The Ogg Opus spec is at https://wiki.xiph.org/OggOpus.

(Since Opus is also a VoIP codec, there are uses of Opus that do not require a container, such as transmitting Opus packets directly over UDP.)

So firstly you should encode your files using opusenc from opus-tools, not opus_demo. Other software can produce Ogg Opus files too (I believe gstreamer and ffmpeg can, for example) but you can't really go wrong with opus-tools as it's the reference implementation.

Then, assuming your files are standard Ogg Opus files (that can be read by, say, Firefox), what you need to do is: (a) extract opus packets from the Ogg container; (b) pass the packets to libopus and get raw PCM back.

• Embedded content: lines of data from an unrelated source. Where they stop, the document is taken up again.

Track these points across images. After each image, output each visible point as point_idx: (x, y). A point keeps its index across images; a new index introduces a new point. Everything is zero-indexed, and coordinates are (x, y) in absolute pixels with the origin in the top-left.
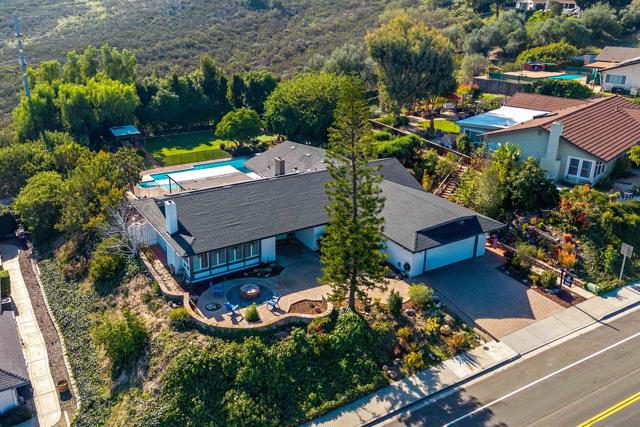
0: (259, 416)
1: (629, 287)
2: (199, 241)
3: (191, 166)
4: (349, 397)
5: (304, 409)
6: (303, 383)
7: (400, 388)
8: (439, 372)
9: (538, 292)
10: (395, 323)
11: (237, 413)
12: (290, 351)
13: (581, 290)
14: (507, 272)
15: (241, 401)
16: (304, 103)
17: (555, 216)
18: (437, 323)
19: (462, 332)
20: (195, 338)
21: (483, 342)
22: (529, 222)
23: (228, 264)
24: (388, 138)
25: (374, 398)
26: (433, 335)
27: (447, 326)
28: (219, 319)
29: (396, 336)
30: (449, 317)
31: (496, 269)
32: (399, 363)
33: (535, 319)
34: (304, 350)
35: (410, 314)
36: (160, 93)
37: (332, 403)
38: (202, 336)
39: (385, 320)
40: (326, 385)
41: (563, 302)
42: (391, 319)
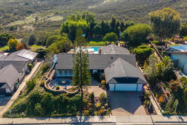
0: (40, 111)
1: (177, 116)
2: (58, 66)
3: (91, 47)
4: (63, 115)
5: (52, 114)
6: (56, 108)
7: (78, 118)
8: (91, 118)
9: (144, 107)
10: (90, 101)
11: (36, 109)
12: (57, 99)
13: (160, 111)
14: (141, 98)
15: (39, 106)
16: (132, 33)
17: (169, 85)
18: (101, 105)
19: (107, 110)
20: (41, 89)
21: (111, 115)
22: (162, 85)
23: (66, 74)
24: (146, 48)
25: (69, 118)
26: (98, 108)
27: (103, 107)
28: (51, 86)
29: (88, 105)
30: (106, 104)
31: (139, 96)
32: (83, 112)
33: (133, 114)
34: (60, 100)
35: (96, 100)
36: (96, 26)
37: (59, 115)
38: (43, 89)
39: (87, 100)
40: (60, 110)
41: (148, 113)
42: (90, 100)
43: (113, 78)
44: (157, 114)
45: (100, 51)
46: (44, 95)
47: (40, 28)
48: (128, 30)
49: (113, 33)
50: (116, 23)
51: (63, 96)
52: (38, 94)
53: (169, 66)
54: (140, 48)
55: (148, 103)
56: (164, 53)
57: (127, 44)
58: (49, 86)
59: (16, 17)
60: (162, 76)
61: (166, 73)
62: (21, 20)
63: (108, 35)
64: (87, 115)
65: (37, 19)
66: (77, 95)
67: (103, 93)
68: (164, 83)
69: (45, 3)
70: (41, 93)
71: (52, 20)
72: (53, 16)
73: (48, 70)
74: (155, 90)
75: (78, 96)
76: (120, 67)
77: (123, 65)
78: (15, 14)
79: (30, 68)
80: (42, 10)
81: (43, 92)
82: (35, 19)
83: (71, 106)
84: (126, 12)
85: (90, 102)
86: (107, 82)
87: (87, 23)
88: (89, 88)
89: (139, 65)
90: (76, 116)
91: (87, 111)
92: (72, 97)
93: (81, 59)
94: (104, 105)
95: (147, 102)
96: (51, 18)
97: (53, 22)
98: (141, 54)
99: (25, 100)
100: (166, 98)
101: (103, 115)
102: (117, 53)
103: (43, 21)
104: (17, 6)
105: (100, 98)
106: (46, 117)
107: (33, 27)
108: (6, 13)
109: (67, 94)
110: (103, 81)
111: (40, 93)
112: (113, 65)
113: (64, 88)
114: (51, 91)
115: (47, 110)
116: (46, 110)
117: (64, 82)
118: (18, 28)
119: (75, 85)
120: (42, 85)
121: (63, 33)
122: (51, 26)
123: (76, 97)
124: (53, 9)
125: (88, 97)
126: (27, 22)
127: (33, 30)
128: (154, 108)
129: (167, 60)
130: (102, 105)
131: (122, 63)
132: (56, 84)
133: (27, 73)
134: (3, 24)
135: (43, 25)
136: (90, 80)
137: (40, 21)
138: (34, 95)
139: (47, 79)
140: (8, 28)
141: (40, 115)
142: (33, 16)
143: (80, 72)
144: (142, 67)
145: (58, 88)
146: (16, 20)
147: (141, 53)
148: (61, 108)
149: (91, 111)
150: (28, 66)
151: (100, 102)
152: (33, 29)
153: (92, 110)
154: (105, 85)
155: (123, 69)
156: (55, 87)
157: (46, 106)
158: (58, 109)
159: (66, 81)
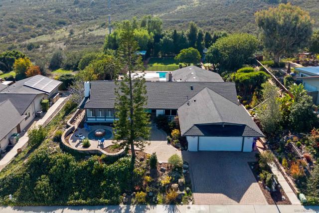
0: (46, 192)
2: (91, 103)
4: (92, 202)
5: (69, 199)
6: (79, 186)
7: (121, 209)
8: (149, 209)
9: (260, 187)
10: (148, 172)
11: (39, 187)
12: (82, 167)
13: (295, 196)
14: (252, 167)
15: (44, 182)
16: (225, 48)
17: (307, 139)
18: (171, 180)
19: (184, 192)
20: (55, 146)
21: (191, 203)
22: (292, 139)
23: (105, 118)
24: (252, 71)
25: (104, 209)
26: (164, 187)
27: (176, 185)
28: (74, 141)
29: (144, 179)
30: (182, 180)
31: (248, 162)
32: (134, 195)
33: (239, 202)
34: (88, 169)
35: (162, 170)
36: (164, 38)
37: (83, 201)
38: (58, 146)
39: (143, 169)
40: (87, 191)
41: (271, 200)
42: (148, 169)
43: (195, 125)
44: (290, 203)
45: (170, 76)
46: (58, 158)
47: (76, 46)
48: (219, 44)
49: (192, 49)
50: (198, 34)
51: (95, 161)
52: (46, 156)
53: (304, 103)
54: (242, 71)
55: (268, 179)
56: (289, 79)
57: (218, 67)
58: (70, 141)
59: (40, 30)
60: (291, 121)
61: (298, 116)
62: (47, 34)
63: (184, 51)
64: (141, 203)
65: (72, 32)
66: (122, 159)
67: (176, 155)
68: (295, 135)
69: (86, 10)
70: (53, 153)
71: (96, 35)
72: (97, 29)
73: (74, 110)
74: (280, 149)
75: (124, 162)
76: (208, 105)
77: (212, 100)
78: (39, 26)
79: (45, 108)
80: (82, 20)
81: (56, 152)
82: (69, 34)
83: (109, 183)
84: (212, 22)
85: (148, 175)
86: (182, 134)
87: (149, 33)
88: (146, 145)
89: (241, 102)
90: (118, 204)
91: (143, 194)
92: (112, 163)
93: (131, 86)
94: (176, 182)
95: (266, 174)
96: (94, 32)
97: (97, 36)
98: (245, 82)
99: (20, 169)
100: (305, 168)
101: (175, 204)
102: (201, 80)
103: (81, 36)
104: (42, 15)
105: (169, 166)
106: (57, 205)
107: (64, 45)
108: (24, 24)
109: (103, 156)
110: (175, 132)
111: (50, 155)
112: (195, 101)
113: (98, 145)
114: (73, 150)
115: (60, 191)
116: (58, 191)
117: (100, 133)
118: (41, 46)
119: (119, 139)
120: (57, 139)
121: (108, 49)
122: (92, 42)
123: (120, 162)
124: (98, 18)
125: (144, 164)
126: (57, 38)
127: (63, 49)
128: (281, 188)
129: (298, 92)
130: (172, 182)
131: (211, 97)
132: (84, 137)
133: (38, 117)
134: (19, 41)
135: (80, 42)
136: (148, 130)
137: (77, 35)
138: (38, 158)
139: (68, 127)
140: (25, 46)
141: (44, 201)
142: (67, 29)
143: (129, 112)
144: (248, 105)
145: (87, 145)
146: (39, 35)
147: (245, 80)
148: (88, 187)
149: (151, 194)
150: (42, 104)
151: (169, 175)
152: (64, 47)
153: (152, 192)
154: (179, 139)
155: (215, 108)
156: (81, 142)
157: (59, 182)
158: (83, 187)
159: (104, 131)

Conveniently, there's a library called libopusfile that does precisely this. libopusfile supports all of the features of Ogg Opus streams, including metadata and seeking (including seeking over an HTTP connection).

libopusfile is available at https://git.xiph.org/?p=opusfile.git and https://github.com/xiph/opusfile. The API is documented here, and opusfile_example.c (xiph.org | github) provides example code for decoding to WAV. Since you're on windows I should add there are prebuilt DLLs on the downloads page.